Here is another simulator from PhET. This one shows something in different states of matter. I am just going to focus on the liquid and the gas phases for now. I am going to show a movie of this running. In this video, you will see some water in liquid form evaporating. (Go play with the simulator online too - it is pretty cool.)
So, the liquid water has some water molecules in it. The water is at a certain temperature, but some of the liquid water molecules have more energy that others. That means that some of these molecules have enough energy to break free from the other water molecules and fly free. You can see this in the above animation.
That is really the answer to the question from Uday. The water does not have to be at 100 C for some of the molecules to evaporate.
But won't the water keep evaporating? Well, this depends. First, if you keep adding energy to the water then yes it will. Watch the video again. Follow one water molecule that evaporates. Eventually, it will collide with the liquid water and become 'trapped' again. So, the water will reach an equilibrium between the water molecules that become gas the the gas molecules that become water.
It would be cool if the PhET app could show a graph of the number of gas particles vs. time and the number of liquid particles vs. time.
This would be a fine time to bring up the concept of vapor pressure. That is the partial pressure at which evaporation and condensation are in equilibrium. (Relative humidity measures how much water vapor is actually present compared with this maximum.) We say that water boils at 100 C because that is the temperature at which its vapor pressure equals the average atmospheric pressure at sea level. If normal atmospheric pressure were lower, water would boil at a lower temperature--which it does if you are in, say, Denver (1600 m above sea level) or La Paz (4000 m above sea level). Conversely, if you put it in a pressure cooker it boils at a higher temperature.
Vapor pressure also exists in the solid phase. You probably don't see this very often near the Gulf Coast, but it's a commonplace here in New England: the temperature remains below freezing for several days in a row, yet the amount of snow on the ground decreases through evaporation. If you were in a place where the atmospheric pressure were lower than the vapor pressure at the freezing point, you will not see a liquid phase: the substance will go directly from solid to gas (this is called sublimation). Carbon dioxide ("dry ice") does this because its vapor pressure at its putative melting point is significantly higher than our normal atmospheric pressure. In an environment with sufficiently high pressure, you can find liquid CO2.
The most important concept about temperature that I learned in my Physics 1 class is that temperature is an average measure of the energy of all particles involved. As soon as I got this, I was able to figure out why water can evaporate even though it's not 100C. Macro scale can sometimes only be explained by looking at the micro.
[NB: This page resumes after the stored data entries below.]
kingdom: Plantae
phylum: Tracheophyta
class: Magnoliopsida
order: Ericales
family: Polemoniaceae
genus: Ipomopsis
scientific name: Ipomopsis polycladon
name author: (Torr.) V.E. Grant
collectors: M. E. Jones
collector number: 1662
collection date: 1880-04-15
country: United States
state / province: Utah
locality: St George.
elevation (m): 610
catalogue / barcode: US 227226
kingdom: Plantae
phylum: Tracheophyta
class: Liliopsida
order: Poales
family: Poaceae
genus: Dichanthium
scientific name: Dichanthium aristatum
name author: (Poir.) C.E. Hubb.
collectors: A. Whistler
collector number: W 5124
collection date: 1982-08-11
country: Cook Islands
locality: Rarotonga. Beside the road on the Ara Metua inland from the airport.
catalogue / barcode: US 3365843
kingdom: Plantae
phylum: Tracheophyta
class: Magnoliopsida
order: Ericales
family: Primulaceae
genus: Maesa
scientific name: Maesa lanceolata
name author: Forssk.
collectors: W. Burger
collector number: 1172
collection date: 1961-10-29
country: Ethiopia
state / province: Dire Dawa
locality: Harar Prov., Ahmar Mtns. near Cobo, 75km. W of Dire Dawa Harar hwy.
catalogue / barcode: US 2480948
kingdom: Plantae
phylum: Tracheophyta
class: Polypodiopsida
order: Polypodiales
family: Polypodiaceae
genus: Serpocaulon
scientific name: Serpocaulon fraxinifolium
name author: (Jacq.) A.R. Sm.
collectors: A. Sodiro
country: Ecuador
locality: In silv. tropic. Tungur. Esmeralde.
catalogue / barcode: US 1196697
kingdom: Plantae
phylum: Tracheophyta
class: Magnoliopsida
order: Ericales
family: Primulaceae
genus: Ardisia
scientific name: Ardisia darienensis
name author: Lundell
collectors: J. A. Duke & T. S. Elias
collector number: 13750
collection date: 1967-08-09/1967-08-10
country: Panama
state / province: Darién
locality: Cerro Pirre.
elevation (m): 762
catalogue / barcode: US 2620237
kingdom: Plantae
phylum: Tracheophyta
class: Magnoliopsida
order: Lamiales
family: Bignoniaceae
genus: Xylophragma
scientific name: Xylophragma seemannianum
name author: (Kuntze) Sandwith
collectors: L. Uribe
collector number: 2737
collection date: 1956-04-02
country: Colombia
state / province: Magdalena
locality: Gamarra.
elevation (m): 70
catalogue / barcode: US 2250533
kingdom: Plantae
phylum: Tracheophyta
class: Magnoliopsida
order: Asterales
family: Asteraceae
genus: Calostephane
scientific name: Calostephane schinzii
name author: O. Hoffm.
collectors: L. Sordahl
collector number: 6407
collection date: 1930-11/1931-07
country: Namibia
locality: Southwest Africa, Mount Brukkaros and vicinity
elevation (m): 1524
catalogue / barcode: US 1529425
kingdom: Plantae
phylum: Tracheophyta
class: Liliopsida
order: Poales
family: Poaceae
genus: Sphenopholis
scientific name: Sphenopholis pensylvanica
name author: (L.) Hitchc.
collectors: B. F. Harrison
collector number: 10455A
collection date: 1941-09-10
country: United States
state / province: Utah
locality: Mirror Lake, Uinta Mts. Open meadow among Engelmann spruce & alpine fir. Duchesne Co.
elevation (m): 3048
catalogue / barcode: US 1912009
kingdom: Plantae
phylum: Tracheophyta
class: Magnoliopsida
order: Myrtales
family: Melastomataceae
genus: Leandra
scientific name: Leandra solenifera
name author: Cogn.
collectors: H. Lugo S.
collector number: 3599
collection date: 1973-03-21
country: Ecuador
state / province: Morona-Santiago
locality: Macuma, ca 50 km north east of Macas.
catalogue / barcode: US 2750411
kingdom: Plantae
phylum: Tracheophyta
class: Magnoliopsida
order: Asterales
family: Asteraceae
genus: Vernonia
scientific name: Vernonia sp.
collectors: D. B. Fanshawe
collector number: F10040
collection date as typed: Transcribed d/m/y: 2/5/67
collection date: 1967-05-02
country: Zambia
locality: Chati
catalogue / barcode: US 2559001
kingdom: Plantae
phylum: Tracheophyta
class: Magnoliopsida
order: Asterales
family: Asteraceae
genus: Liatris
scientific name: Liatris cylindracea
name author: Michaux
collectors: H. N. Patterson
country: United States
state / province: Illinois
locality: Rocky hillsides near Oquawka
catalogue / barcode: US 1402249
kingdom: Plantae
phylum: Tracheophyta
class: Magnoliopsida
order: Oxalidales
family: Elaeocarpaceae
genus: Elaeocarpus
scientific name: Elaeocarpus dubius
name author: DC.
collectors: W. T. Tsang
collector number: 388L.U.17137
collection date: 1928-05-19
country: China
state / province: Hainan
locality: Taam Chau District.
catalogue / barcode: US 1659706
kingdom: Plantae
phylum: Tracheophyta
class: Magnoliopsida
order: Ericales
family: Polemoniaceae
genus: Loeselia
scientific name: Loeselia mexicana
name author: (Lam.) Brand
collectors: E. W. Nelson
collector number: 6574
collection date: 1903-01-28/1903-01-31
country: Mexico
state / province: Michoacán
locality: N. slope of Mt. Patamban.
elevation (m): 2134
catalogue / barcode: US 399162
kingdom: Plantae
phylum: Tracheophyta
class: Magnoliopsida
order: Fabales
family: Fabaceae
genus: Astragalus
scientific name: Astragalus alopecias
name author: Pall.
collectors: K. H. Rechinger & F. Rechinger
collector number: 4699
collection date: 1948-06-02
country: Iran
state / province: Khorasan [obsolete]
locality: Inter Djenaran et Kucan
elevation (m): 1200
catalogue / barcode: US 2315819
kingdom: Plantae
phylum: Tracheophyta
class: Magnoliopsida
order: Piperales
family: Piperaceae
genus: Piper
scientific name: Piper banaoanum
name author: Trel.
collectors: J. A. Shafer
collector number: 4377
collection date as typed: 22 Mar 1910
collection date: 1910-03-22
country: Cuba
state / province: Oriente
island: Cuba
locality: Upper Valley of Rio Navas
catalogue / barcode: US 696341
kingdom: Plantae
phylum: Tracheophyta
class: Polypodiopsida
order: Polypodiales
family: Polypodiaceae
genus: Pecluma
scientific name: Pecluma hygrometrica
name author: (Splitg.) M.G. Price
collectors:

Good suggestion for the PhET sim - I've sent it on to the developers. Don't forget you can always send suggestions for PhET sims to firstname.lastname@example.org.
I thought you might want to see this video I did in -30C in Yellowknife, NWT to compliment your theory.
I have a son who is doing a science project about different states of matter and this simulator is the perfect thing for him right now. Anyways great post as usual ;)
These simulators are very interesting! While I tried to take your advice and watch the video, follow one molecule and watch it evaporate, I couldn't see it. I didn't see any molecules actually disappear. Regardless, this explanation makes so much sense to me now. Does this mean that each water molecule is technically a different temperature? Does the energy of that molecule directly reflect the temperature of that particular molecule?